Since then, he said, the Senate has taken steps to open its process to the public, by posting votes on the Internet, putting journals of Senate action online, ending late-night sessions, requiring amendments to be published six hours before a scheduled vote and broadcasting Senate sessions on the Internet in addition to the Pennsylvania Cable Network.
While the House last year went through a lengthy process of changing its rules through the Speaker's Commission on Legislative Reform, Orie said in the Senate, "we just did it ... without any pomp and circumstance."
Now, broader reforms to open state government apparently will die because the House won't act, the senators said.

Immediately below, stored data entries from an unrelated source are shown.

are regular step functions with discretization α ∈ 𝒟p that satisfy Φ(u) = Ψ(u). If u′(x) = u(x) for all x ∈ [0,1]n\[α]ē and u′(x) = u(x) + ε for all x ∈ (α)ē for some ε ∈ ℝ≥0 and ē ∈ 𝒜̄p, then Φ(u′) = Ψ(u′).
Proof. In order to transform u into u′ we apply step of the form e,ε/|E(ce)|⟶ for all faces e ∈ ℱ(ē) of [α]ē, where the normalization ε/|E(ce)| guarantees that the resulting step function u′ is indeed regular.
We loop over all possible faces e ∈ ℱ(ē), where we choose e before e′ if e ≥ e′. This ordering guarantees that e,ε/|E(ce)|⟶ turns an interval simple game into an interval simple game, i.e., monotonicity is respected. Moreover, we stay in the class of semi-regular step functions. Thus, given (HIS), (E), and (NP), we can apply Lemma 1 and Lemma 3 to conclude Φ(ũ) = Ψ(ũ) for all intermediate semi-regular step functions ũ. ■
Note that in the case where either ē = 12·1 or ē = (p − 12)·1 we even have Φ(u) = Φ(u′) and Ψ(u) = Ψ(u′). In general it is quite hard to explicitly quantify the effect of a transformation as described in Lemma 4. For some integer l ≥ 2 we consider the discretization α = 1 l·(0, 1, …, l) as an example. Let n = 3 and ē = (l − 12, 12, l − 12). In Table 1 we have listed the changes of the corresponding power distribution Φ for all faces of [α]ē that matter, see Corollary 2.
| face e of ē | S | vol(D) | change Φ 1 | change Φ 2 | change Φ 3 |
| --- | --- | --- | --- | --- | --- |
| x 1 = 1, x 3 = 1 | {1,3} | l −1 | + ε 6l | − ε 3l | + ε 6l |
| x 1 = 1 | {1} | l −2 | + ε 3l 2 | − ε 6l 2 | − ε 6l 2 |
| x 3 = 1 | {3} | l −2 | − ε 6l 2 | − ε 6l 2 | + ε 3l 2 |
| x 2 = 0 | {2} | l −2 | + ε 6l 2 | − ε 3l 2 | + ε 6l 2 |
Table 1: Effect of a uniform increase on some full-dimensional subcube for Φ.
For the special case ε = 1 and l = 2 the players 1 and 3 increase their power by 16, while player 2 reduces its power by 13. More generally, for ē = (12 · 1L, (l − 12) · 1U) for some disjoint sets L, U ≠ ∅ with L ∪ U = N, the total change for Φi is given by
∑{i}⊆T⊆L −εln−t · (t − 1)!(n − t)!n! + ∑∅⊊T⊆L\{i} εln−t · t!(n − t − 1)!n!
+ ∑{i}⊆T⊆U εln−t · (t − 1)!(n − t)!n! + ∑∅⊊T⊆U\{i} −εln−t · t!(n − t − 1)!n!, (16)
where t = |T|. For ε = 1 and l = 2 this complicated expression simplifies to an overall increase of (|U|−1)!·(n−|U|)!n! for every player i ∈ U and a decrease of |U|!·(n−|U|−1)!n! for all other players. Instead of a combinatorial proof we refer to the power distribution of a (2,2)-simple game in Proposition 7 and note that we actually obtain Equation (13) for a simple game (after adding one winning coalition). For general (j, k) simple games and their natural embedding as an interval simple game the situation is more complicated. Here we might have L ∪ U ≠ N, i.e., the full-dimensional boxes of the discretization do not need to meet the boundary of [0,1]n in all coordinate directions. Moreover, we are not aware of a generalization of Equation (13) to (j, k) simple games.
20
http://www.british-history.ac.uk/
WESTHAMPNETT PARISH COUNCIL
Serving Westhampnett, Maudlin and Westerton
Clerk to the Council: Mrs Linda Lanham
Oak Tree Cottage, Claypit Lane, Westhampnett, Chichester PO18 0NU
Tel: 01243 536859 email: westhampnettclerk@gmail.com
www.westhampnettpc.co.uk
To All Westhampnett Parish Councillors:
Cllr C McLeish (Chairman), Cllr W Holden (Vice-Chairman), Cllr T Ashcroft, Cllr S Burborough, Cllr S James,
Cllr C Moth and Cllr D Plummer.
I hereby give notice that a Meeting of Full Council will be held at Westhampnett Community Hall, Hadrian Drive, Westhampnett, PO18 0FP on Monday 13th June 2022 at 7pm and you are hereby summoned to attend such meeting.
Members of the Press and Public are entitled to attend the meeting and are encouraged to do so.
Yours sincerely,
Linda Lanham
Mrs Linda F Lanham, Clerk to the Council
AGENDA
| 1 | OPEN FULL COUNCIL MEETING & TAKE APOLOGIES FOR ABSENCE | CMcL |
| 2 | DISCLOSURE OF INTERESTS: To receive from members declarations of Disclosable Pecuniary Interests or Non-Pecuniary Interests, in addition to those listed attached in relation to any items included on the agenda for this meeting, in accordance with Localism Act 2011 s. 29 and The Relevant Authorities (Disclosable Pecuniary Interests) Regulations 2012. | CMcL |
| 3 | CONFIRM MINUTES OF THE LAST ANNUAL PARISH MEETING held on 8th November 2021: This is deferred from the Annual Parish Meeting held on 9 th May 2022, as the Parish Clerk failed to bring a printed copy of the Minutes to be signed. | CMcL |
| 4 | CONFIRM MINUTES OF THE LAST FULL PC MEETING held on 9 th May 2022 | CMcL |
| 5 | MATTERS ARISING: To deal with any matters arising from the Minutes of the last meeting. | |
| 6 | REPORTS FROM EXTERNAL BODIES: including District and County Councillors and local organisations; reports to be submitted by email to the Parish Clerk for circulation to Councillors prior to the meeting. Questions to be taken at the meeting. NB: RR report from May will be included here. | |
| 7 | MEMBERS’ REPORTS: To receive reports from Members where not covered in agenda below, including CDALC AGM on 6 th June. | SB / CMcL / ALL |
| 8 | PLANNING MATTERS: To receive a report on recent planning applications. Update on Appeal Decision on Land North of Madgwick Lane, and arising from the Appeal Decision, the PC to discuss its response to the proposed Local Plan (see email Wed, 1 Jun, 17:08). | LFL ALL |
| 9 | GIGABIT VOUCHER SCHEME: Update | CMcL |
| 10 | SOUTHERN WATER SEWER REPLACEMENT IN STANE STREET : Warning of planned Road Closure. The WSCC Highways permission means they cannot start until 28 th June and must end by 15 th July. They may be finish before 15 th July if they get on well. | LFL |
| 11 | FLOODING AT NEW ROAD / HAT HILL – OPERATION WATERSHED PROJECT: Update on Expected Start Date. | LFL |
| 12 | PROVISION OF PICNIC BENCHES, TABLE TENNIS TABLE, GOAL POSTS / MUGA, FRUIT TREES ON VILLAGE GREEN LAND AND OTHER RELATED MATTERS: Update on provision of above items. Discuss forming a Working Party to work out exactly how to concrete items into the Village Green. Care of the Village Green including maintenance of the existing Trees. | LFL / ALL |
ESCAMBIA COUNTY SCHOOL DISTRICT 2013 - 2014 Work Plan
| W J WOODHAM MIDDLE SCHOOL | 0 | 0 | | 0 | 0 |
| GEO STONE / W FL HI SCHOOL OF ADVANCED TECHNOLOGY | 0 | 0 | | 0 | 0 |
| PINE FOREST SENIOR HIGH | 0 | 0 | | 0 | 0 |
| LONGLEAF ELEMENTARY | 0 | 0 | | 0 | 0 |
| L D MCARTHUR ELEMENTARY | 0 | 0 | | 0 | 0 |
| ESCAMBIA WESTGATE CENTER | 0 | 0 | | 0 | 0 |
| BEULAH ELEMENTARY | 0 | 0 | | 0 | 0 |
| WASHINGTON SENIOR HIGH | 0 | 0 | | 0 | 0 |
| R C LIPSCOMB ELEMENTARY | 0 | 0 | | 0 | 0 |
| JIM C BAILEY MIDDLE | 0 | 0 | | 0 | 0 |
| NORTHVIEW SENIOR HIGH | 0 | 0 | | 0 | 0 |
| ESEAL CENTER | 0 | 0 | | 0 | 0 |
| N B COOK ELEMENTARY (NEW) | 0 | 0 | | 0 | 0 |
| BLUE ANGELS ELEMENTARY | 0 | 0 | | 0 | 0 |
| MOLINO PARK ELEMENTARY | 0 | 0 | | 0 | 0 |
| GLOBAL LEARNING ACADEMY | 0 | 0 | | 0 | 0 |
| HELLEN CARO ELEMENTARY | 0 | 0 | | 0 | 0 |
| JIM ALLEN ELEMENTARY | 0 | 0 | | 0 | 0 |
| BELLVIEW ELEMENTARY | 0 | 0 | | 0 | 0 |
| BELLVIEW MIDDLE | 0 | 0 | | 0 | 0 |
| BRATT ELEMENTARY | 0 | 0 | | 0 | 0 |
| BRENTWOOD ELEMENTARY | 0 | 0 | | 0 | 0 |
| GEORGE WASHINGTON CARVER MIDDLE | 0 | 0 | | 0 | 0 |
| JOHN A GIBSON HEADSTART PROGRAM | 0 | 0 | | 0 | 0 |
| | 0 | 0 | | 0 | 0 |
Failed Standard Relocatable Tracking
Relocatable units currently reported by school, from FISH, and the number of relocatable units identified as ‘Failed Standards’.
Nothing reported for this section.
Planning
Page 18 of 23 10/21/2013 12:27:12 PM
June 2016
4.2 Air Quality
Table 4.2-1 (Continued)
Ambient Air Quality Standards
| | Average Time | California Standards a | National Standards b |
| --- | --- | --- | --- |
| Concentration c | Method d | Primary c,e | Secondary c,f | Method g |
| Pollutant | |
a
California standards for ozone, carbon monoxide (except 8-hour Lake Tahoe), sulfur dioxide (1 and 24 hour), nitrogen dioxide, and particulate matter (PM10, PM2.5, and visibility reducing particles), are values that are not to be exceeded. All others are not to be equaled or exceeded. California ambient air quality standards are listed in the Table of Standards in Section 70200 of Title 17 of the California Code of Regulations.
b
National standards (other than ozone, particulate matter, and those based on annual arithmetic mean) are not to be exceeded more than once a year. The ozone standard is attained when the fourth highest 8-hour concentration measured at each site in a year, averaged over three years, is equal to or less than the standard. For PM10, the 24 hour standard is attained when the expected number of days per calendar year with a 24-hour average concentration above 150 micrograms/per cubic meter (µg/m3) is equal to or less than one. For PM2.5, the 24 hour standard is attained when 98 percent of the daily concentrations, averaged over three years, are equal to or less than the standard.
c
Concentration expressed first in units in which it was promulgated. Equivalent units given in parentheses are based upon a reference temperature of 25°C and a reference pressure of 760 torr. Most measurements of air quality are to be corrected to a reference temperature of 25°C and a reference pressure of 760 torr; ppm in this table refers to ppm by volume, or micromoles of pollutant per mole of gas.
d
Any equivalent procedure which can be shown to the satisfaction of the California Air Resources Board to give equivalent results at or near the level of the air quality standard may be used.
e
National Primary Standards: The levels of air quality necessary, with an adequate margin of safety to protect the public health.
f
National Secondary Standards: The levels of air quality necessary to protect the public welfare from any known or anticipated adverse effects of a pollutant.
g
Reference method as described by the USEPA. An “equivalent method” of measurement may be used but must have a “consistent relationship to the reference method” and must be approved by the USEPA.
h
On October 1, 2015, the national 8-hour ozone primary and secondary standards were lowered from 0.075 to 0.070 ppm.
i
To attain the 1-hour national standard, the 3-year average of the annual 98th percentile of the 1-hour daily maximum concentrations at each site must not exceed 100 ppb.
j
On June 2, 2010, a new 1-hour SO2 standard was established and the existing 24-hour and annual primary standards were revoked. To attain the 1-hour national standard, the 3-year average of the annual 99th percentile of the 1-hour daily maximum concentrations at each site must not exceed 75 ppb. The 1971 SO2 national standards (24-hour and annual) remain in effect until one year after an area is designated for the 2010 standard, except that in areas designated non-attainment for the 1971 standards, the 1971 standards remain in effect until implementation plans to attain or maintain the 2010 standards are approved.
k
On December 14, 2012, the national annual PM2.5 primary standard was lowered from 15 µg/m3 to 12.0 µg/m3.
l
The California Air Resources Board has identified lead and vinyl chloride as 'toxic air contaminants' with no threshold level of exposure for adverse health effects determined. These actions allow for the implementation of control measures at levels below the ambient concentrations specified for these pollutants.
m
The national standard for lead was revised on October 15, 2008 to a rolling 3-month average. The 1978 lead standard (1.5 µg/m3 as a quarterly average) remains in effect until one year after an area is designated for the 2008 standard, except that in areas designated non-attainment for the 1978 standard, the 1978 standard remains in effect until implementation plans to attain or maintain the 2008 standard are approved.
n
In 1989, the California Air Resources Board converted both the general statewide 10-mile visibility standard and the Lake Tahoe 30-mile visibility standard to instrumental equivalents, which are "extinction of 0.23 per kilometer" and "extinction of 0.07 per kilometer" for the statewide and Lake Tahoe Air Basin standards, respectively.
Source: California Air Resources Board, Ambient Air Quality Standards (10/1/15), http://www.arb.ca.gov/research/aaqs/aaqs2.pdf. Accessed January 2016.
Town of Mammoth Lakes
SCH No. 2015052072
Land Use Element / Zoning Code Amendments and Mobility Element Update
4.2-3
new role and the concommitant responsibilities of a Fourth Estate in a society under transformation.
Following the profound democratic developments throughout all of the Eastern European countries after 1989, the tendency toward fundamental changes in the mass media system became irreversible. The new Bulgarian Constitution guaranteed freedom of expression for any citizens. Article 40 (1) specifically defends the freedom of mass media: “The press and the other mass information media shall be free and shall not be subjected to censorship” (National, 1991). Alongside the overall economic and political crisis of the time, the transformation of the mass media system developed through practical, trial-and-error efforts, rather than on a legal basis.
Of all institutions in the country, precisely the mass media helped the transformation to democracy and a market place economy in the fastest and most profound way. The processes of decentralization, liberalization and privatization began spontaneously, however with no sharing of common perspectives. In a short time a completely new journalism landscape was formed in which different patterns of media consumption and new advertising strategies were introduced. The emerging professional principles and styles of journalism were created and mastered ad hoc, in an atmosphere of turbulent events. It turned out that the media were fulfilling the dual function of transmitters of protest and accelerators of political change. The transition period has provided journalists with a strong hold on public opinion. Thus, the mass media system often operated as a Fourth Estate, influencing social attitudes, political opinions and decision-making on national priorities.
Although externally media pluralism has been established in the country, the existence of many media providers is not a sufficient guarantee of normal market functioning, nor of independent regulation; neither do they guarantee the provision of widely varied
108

Orie said it didn't help that House Republicans introduced reform bills just last week.
House Minority Policy Chairman Mike Turzai, R-Bradford Woods, who last week sponsored a reform bill similar to Orie's to require competitive bidding on legal contracts, said the problem is DeWeese's leadership.
"Bill DeWeese should run the Senate reform bills and pass them and get them on the governor's desk," Turzai said. "Bill DeWeese is being an obstructionist by not passing these bills. We can't be worried about (who gets) credit."
Turzai said House Republicans are looking for bills to which they could attach their measures as amendments, if House Democrats don't move the Senate bills. Democrats control the House by one seat.
Andrews said Turzai "knows very well that when the House was Republican (controlled), the Senate was Republican and the governor was Republican, they didn't move any of these issues."